In the next two or three months, Ruiz plans to introduce more legislation to secure benefits for veterans exposed to burn pits, he said.
One bill would place veterans with exposure to burn pits into priority group six for VA health care. When veterans try to enroll for VA health care, they’re placed into priority groups based on their need. Burn pit exposure is not part of that arrangement.
Group six now includes some Vietnam veterans, along with those who served in the Persian Gulf War and at Camp Lejeune in North Carolina.
Another bill Ruiz is drafting would add lung diseases from burn pit exposure to a list of conditions presumed to be caused by military service. The action would fast-track VA benefits for veterans suffering from those diseases. It would mark the first time veterans with burn pit exposure would be entitled to such treatment from the VA. When creating presumptions, the agency typically has a high bar for scientific evidence to link diseases with military service.

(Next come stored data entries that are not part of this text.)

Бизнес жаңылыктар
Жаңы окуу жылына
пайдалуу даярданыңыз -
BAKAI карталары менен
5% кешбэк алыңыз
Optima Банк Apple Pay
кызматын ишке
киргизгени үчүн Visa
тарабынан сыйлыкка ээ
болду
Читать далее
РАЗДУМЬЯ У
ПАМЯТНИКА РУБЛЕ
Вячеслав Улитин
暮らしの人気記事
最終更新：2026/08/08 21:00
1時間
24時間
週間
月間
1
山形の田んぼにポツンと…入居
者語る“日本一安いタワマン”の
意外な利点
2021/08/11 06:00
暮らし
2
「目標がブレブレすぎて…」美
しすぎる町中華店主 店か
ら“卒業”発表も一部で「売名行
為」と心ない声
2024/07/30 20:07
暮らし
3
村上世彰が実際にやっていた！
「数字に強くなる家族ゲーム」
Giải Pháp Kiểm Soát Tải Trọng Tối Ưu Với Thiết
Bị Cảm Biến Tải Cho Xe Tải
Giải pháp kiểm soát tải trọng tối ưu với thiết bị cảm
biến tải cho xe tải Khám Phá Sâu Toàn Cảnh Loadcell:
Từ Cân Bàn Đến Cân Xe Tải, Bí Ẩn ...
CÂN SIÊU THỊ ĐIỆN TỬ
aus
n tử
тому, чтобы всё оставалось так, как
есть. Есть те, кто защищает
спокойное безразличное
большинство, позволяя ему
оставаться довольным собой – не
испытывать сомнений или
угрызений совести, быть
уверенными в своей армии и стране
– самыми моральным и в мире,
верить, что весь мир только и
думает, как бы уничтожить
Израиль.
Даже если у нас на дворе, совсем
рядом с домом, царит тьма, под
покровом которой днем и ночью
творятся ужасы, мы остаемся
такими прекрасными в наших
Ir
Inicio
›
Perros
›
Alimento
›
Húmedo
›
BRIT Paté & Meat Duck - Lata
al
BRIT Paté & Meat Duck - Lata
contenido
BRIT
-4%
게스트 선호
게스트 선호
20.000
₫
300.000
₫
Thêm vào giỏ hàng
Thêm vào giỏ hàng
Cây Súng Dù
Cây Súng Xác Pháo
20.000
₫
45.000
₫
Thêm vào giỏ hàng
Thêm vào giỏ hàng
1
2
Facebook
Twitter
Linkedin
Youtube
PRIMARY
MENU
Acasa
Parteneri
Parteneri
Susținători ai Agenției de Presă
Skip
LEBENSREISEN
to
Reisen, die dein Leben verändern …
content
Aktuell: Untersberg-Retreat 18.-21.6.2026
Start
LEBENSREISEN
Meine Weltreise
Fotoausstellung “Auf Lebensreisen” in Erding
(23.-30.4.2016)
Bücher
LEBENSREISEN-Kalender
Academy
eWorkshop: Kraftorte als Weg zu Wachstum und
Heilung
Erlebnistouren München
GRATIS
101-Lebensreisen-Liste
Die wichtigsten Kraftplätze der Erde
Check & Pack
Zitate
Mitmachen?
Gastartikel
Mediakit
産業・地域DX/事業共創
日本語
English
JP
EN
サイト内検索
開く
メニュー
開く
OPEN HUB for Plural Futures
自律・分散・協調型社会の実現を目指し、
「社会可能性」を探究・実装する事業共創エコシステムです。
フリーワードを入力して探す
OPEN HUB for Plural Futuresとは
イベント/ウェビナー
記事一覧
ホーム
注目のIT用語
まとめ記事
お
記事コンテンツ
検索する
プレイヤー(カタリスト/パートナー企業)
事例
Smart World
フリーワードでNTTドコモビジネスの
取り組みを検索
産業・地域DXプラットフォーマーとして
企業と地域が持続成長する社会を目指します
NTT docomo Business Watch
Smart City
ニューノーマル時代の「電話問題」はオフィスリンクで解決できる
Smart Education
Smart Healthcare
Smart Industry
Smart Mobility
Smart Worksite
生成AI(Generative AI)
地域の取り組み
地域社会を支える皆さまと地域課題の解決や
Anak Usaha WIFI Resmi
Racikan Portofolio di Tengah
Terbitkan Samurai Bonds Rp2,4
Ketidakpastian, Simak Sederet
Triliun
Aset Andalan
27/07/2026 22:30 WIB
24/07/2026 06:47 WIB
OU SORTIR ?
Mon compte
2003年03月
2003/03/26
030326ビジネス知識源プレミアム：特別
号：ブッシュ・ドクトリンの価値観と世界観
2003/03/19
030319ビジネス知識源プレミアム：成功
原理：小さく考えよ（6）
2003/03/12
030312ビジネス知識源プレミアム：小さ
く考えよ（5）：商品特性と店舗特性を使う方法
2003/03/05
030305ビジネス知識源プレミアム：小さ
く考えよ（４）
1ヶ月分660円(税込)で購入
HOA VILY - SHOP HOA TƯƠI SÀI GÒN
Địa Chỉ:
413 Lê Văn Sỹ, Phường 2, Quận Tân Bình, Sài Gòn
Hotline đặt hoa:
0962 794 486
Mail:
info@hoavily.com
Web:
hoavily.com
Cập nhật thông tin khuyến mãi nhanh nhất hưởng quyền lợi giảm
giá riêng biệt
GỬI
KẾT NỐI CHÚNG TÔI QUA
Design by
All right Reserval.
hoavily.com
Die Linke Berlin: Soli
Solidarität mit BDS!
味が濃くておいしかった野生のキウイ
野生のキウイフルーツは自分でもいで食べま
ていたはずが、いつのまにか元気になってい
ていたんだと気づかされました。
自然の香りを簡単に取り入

“We don’t have time for that,” Ruiz said of waiting for more medical studies. “There’s enough evidence right now to determine that there’s a high suspicion. We have veterans who are dying, so we need to act on that suspicion.”
Some Vietnam veterans are still attempting to secure VA benefits for exposure to Agent Orange. “Blue Water” Navy veterans, those who served on ships off the coast of Vietnam during the war, have fought for years to prove they were exposed to the dioxin-laden herbicide. The VA has opposed their efforts, citing high costs and insufficient scientific evidence. A federal court ruled in January that Blue Water veterans are eligible for VA benefits. The government has until later this month to appeal the decision to the Supreme Court.
Ruiz didn’t have a cost estimate for his legislation.
“I think that because we’ve been through this song and dance before with Agent Orange, that’s why we need to introduce legislation right away,” he said.
Besides lung diseases, some veterans suffering from cancers and autoimmune diseases have said they believe the ailments were caused by their exposure to burn pits. Ruiz said he plans to tackle those issues in the future.
“This isn’t one chemical causing a specific syndrome or illness,” Ruiz said. “These are hundreds of different chemicals that are producing a variety of illnesses.”